Professor Jean Lave (University of California, Berkeley, USA) explored the question “What is Learning For?” and highlighted learning as a change in and of hegemonic structures. Michael Bernhard (Goethe University Frankfurt) gave an introduction to the biography research perspective, which Flora Petrik (University of Tübingen) took up in her lecture on the role of work in the biographies of first-generation students. Learning for and through work and career was a central theme in the talks by Professor Stephen Billett (Griffith University, Australia), Professor Katrin Kraus (University of Zurich) and Professor Victoria Marsick (Columbia University, USA).
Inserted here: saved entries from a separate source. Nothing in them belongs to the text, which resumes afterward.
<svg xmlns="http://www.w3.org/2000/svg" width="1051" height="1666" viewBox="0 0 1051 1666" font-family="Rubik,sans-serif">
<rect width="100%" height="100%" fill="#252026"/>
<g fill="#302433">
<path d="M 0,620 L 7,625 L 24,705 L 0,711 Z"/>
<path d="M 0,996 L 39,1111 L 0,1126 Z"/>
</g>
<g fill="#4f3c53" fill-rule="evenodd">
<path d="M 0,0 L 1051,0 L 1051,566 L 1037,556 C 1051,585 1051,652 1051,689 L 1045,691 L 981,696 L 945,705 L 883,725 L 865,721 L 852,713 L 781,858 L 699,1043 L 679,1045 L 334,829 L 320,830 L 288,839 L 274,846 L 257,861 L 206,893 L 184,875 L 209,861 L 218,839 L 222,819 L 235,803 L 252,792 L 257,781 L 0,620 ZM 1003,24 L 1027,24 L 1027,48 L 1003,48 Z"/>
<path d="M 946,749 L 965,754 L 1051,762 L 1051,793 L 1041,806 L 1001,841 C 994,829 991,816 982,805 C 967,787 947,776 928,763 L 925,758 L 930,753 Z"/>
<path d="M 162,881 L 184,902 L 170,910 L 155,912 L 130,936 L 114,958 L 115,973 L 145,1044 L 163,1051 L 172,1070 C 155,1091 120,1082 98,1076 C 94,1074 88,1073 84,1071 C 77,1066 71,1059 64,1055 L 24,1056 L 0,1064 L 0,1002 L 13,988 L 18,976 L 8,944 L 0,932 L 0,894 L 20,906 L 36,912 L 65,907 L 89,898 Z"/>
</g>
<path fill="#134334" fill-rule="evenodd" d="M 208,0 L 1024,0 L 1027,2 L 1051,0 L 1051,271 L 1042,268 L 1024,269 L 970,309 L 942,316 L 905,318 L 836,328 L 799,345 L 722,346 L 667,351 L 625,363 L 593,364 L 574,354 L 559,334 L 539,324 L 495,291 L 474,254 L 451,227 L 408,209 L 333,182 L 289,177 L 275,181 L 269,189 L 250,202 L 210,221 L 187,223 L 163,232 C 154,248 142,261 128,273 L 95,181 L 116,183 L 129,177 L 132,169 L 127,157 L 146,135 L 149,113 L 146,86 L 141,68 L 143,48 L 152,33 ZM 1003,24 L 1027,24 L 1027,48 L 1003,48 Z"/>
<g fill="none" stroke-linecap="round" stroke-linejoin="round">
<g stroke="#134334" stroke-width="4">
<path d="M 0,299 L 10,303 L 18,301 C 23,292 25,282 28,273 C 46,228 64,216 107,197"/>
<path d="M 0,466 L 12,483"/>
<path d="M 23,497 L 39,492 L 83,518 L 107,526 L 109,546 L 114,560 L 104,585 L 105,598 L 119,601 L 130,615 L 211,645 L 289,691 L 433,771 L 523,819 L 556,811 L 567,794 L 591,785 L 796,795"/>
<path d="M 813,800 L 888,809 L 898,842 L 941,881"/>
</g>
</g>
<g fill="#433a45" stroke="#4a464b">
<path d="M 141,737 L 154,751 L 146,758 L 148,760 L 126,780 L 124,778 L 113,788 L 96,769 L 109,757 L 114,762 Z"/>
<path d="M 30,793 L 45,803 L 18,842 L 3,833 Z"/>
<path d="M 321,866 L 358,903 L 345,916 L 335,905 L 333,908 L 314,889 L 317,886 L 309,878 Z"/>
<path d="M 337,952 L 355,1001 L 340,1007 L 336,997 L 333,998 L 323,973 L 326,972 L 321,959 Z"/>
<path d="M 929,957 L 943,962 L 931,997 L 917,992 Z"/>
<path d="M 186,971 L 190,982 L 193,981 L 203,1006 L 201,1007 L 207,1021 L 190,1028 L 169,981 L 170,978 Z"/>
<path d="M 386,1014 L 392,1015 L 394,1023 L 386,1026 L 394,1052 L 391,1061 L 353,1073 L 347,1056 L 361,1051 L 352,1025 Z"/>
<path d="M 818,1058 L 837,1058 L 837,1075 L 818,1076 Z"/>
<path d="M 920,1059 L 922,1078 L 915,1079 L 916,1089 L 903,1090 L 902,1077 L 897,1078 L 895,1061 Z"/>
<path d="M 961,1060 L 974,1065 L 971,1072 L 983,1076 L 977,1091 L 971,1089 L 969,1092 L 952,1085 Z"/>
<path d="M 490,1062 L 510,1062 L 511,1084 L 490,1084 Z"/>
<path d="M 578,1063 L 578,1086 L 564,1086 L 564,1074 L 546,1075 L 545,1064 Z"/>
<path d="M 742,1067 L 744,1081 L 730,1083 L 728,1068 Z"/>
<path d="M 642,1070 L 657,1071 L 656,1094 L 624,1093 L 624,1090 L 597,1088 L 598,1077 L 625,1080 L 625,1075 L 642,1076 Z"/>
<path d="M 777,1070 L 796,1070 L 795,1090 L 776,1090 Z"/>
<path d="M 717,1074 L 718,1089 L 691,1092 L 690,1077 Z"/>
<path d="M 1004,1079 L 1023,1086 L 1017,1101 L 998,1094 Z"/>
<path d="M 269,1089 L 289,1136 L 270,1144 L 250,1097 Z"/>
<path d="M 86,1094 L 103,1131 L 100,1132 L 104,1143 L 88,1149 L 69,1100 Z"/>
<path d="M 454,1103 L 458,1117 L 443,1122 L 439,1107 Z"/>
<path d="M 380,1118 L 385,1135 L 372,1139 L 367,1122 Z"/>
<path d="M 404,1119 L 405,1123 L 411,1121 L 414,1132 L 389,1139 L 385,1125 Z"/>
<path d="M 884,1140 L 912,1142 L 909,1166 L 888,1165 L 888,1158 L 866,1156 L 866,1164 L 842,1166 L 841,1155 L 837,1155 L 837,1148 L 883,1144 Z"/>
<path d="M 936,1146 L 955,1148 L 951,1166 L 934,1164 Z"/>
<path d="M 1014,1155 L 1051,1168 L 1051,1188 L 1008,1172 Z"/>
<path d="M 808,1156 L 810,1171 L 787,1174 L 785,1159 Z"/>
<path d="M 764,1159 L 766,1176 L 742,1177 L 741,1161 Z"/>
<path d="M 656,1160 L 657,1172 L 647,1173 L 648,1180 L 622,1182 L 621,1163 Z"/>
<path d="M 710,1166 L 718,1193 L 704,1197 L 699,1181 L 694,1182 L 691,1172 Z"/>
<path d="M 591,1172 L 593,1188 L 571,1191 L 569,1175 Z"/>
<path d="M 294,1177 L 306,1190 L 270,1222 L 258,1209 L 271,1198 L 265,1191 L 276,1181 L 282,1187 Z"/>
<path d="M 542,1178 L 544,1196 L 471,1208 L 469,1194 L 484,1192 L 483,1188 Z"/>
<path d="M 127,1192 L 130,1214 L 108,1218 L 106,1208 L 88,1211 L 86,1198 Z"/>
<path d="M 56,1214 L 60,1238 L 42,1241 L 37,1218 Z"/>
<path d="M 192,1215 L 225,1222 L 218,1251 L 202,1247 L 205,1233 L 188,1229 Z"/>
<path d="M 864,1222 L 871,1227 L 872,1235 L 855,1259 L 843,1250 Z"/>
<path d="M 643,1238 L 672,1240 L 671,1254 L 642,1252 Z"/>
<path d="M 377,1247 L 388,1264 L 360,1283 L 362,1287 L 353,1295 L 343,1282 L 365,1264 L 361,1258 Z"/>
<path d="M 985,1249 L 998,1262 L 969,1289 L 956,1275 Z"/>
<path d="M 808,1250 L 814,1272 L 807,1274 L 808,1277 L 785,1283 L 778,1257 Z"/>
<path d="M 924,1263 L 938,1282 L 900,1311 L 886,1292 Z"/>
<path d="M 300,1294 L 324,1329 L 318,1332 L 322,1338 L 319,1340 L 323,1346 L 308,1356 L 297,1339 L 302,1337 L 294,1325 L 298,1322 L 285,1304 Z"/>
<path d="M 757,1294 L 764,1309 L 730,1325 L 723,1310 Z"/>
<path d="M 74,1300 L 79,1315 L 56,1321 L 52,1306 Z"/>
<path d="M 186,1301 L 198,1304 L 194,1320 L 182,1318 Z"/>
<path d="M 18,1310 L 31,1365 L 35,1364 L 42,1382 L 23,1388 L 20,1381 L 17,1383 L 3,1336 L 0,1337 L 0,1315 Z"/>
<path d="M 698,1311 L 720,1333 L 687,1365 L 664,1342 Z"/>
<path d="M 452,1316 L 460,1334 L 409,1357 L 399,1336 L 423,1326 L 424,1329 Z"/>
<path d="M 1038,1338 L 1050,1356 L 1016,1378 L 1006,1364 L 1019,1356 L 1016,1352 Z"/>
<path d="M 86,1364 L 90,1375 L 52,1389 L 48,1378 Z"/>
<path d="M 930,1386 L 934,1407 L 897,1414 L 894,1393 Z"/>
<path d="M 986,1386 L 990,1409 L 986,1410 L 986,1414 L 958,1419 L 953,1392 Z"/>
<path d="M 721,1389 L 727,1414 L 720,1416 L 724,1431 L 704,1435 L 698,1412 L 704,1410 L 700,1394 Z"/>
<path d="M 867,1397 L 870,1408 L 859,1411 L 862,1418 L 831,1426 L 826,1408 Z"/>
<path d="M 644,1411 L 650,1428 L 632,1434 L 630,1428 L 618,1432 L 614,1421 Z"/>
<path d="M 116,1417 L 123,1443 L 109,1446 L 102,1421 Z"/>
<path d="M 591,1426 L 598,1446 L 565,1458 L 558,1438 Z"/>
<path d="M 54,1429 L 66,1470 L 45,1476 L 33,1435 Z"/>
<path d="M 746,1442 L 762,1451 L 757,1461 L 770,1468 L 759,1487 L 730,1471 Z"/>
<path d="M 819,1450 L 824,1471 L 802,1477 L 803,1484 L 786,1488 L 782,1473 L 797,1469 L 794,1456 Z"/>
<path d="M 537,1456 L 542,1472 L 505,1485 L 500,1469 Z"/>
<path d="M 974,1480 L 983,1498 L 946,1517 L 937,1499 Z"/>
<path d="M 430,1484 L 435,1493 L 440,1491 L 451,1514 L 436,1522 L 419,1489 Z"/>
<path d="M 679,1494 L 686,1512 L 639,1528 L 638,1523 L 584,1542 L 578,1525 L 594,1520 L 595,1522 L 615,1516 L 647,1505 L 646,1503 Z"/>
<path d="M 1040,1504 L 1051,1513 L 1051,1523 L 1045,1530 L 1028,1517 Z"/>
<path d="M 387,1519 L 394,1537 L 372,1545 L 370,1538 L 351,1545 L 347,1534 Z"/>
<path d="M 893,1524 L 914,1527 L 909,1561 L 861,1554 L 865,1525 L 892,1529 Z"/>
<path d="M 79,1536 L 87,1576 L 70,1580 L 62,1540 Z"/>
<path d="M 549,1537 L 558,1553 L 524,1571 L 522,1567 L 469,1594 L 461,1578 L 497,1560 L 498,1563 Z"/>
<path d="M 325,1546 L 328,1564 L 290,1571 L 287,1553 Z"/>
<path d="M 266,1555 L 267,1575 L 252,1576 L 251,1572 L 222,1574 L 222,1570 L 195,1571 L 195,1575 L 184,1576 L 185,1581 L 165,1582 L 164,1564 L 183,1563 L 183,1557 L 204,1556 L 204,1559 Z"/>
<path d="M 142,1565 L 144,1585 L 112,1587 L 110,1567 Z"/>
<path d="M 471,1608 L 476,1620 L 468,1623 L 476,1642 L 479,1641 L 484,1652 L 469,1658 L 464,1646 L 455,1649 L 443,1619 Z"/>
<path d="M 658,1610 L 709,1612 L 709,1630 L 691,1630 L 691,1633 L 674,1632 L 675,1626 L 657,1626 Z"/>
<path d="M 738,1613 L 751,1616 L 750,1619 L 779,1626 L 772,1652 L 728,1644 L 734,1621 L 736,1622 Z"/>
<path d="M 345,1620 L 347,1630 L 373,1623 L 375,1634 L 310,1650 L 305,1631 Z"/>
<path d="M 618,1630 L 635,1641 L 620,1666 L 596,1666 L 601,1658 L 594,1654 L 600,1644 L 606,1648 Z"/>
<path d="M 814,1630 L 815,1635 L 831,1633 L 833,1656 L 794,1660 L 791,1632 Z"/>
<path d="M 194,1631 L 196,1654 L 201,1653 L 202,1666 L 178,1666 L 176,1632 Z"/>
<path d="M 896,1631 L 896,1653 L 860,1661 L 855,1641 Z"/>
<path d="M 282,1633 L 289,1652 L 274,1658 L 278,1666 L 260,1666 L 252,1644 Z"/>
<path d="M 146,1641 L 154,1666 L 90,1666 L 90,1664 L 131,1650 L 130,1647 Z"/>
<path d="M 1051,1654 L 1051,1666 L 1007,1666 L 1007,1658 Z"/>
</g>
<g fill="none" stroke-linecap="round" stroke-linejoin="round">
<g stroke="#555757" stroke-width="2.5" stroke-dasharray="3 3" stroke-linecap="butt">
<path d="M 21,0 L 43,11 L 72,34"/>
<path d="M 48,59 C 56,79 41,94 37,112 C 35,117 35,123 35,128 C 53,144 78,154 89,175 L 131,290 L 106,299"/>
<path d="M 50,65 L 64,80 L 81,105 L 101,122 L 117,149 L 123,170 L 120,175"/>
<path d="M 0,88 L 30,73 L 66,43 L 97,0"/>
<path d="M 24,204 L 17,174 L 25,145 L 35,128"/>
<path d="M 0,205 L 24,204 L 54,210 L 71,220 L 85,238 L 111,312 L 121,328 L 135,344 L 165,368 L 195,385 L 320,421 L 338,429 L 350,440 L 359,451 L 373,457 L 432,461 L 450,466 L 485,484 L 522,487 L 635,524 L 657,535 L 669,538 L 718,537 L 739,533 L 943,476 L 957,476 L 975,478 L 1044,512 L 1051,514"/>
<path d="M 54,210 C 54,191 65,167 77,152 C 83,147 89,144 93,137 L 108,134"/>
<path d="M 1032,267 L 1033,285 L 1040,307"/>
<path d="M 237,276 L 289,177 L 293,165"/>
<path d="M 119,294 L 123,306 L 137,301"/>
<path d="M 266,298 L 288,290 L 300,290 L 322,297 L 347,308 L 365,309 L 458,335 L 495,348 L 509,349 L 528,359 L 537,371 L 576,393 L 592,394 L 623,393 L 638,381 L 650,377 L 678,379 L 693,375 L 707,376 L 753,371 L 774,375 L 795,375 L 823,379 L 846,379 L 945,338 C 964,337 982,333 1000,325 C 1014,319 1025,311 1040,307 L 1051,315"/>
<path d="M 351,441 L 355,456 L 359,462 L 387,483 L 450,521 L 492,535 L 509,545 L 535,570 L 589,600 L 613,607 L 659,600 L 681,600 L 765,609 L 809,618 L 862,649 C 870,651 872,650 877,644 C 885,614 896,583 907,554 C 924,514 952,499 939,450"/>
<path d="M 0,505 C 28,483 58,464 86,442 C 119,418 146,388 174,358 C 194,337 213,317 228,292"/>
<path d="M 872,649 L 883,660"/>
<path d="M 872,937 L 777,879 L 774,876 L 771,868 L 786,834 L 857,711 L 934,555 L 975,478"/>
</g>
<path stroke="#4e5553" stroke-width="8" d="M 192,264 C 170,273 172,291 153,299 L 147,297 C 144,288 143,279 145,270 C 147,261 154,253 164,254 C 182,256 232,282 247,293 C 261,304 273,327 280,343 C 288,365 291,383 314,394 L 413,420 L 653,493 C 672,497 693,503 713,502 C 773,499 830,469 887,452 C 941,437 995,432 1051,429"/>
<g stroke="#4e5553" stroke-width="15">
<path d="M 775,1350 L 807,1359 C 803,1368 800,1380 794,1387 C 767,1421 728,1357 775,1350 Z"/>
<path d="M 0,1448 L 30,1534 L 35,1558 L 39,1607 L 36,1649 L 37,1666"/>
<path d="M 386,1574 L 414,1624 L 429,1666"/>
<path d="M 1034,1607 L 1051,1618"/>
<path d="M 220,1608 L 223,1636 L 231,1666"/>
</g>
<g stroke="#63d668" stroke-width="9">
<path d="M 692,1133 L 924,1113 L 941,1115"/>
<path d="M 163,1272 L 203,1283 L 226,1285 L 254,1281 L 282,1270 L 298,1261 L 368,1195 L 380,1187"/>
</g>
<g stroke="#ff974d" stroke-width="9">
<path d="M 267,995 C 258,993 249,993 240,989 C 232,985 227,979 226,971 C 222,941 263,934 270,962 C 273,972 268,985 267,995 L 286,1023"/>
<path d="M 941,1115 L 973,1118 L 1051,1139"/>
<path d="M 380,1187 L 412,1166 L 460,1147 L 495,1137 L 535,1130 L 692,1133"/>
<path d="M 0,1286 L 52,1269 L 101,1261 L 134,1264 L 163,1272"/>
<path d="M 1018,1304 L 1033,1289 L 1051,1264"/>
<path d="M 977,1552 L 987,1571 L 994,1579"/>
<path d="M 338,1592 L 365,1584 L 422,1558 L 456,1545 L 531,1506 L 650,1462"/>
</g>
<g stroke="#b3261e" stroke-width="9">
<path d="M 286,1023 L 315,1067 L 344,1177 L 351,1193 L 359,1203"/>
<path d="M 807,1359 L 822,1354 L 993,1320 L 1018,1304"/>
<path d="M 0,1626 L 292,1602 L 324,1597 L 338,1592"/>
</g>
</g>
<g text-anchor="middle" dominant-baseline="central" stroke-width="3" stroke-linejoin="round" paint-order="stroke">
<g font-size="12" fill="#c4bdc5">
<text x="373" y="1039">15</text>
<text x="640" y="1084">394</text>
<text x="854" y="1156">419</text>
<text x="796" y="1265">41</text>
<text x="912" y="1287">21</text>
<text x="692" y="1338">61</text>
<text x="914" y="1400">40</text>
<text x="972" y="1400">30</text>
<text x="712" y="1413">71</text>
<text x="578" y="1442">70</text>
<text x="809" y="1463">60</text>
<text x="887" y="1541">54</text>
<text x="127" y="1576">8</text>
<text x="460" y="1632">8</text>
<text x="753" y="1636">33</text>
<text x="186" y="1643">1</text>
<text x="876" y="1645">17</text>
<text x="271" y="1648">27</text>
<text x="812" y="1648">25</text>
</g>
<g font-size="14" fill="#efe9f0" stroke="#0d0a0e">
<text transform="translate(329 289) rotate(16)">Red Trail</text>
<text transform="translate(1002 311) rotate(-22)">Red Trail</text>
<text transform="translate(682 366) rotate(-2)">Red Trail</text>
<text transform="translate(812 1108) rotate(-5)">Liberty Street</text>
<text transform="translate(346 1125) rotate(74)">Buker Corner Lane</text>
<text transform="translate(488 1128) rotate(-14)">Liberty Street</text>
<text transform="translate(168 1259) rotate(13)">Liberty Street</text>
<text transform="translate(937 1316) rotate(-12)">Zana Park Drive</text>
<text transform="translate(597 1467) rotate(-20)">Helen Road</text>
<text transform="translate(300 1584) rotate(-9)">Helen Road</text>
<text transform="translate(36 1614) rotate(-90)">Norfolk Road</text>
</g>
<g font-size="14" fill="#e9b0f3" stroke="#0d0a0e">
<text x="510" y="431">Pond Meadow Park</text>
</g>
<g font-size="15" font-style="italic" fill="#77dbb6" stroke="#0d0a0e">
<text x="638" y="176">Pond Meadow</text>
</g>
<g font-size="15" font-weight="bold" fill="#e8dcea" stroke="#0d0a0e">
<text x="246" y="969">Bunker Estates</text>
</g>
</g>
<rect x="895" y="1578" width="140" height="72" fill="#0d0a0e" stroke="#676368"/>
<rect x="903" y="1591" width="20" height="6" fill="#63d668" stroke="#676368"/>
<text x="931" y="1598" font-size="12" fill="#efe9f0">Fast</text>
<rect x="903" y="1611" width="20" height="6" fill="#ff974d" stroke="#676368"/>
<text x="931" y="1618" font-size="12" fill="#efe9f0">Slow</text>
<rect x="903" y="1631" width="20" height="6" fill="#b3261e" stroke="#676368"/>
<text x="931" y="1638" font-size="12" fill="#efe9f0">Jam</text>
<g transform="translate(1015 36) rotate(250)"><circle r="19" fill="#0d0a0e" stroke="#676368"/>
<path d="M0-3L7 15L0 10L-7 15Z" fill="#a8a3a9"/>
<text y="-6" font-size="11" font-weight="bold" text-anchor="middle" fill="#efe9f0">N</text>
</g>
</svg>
With her lecture on the link between occupational biography and sustainability, Elisa Thevenot (University of Tübingen) addressed a highly topical subject, as did Professor Christian Harteis (Paderborn University), who offered both fascinating as well as alarming insights into the consequences of the digitalization of work for individual learning. Professor Beatrix Niemeyer-Jensen (Europa-Universität Flensburg), Professor Peter Sawchuk (University of Toronto, Canada) and Professor Henning Salling Olesen (Roskilde University, Denmark) discussed the role of the political environment, power structures and the social integration of learning.
In their final wrap-up at the end of the symposium, Professor Christiane Hof and Michael Bernhard were not the only ones to emphasize that despite – or perhaps precisely because of – the diversity of theoretical approaches, useful points of reference had emerged for further developing international exchange. All participants agreed on how important it is to further elaborate empirically sound concepts for analyzing and supporting adult learning because, as Professor Marsick from Columbia University put it, new challenges cannot be answered with old theories. Vis-à-vis adult learning, this also means that we should review our understanding of learning as a reaction to teaching and look closer at the diverse forms of learning that exist outside formal contexts. One of the symposium’s key findings was certainly that learning should be understood not only as an individual process of knowledge acquisition but above all also as a social practice.